Medan – Seorang ibu rumah tangga berinisial ED melaporkan Kanit Resmob Polrestabes Medan, Iptu ES, dan anggotanya, Briptu EH, ke Propam Polda Sumut, Senin (11/8/2025).
Keduanya dilaporkan atas dugaan ketidakprofesionalan dalam menangani kasus yang dilaporkan ED terkait dugaan penipuan dan penggelapan oleh JRP.
Menurut ED, ketidakprofesionalan itu terlihat saat pemanggilan dan konfrontasi terhadap JRP, di mana pihak kepolisian salah menuliskan nama. Akibatnya, proses mediasi gagal dan membuat ED kecewa.
“JRP saya laporkan karena membeli mobil tetapi mobilnya tidak diberikan,” kata ED.
ED menyebut laporan itu telah diajukan sejak April 2025. Namun, hingga kini SP2HP belum diterimanya. Ia berharap Kabid Propam Polda Sumut dapat mengawasi penyidik agar bekerja sesuai prosedur.
“Ketidakprofesionalan terlihat dari kesalahan nama dan tidak adanya tindak lanjut yang jelas. Kami ingin laporan ini ditangani secara profesional dan pelaku segera ditetapkan sebagai tersangka,” tegasnya.
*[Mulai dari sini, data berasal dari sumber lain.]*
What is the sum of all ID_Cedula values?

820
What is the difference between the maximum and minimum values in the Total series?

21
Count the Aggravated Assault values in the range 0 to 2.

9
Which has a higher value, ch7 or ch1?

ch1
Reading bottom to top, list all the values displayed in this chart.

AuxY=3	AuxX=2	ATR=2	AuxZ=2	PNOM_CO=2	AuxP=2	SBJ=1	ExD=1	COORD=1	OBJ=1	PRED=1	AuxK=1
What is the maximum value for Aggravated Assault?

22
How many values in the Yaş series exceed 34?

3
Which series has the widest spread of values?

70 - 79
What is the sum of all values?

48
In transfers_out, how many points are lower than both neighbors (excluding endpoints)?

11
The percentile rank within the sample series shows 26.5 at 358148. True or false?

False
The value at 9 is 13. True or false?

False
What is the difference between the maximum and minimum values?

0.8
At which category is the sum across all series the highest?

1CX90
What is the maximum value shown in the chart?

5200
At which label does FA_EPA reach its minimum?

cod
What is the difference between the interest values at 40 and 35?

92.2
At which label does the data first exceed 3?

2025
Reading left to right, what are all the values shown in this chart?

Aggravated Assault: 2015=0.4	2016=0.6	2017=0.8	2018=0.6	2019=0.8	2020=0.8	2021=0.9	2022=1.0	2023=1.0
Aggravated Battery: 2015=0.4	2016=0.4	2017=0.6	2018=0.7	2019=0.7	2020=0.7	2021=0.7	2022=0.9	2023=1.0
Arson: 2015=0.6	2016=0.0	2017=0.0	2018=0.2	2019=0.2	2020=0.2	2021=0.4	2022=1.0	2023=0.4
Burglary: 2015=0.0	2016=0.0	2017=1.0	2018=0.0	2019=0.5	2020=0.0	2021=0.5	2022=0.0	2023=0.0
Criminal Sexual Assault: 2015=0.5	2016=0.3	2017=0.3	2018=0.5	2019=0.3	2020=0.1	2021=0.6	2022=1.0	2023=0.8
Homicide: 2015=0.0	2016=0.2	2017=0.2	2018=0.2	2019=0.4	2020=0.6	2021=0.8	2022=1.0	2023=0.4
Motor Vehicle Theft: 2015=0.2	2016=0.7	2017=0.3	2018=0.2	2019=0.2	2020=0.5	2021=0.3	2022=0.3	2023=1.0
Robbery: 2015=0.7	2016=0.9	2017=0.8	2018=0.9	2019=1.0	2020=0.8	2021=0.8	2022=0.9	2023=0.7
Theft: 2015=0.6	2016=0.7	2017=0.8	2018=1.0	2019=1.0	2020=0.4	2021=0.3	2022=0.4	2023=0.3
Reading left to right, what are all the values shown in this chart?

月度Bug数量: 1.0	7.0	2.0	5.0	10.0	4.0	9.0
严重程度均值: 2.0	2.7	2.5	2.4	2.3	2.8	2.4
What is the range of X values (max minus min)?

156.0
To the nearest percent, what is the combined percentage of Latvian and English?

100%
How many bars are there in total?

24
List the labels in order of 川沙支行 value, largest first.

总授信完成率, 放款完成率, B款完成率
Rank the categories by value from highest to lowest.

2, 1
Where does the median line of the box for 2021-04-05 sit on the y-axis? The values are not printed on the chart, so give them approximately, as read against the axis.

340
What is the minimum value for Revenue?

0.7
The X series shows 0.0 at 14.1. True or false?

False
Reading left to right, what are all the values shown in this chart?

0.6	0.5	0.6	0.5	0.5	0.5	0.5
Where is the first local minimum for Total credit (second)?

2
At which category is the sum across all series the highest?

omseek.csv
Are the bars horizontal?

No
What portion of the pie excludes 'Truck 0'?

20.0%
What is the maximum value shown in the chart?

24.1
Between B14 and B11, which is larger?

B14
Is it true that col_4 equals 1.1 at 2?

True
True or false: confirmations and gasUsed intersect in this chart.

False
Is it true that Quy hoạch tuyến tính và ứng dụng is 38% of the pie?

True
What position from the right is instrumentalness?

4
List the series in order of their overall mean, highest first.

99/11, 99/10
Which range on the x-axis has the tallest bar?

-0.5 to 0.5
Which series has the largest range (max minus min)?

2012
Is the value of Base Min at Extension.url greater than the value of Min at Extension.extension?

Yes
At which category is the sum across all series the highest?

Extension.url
ED juga mempertanyakan mengapa mobil tersebut tidak disita oleh pihak kepolisian. Ia menduga ada kongkalikong yang membuat pelaku bisa melarikan diri hingga keluar provinsi.
“Bapak Kapolda Sumut, kami harap terlapor ditindak agar bekerja profesional,” ujarnya.
Terpisah, Kasubbid Penmas Bidang Humas Polda Sumut, AKBP Siti Rohani, saat dikonfirmasi menyatakan laporan tersebut akan ditindaklanjuti.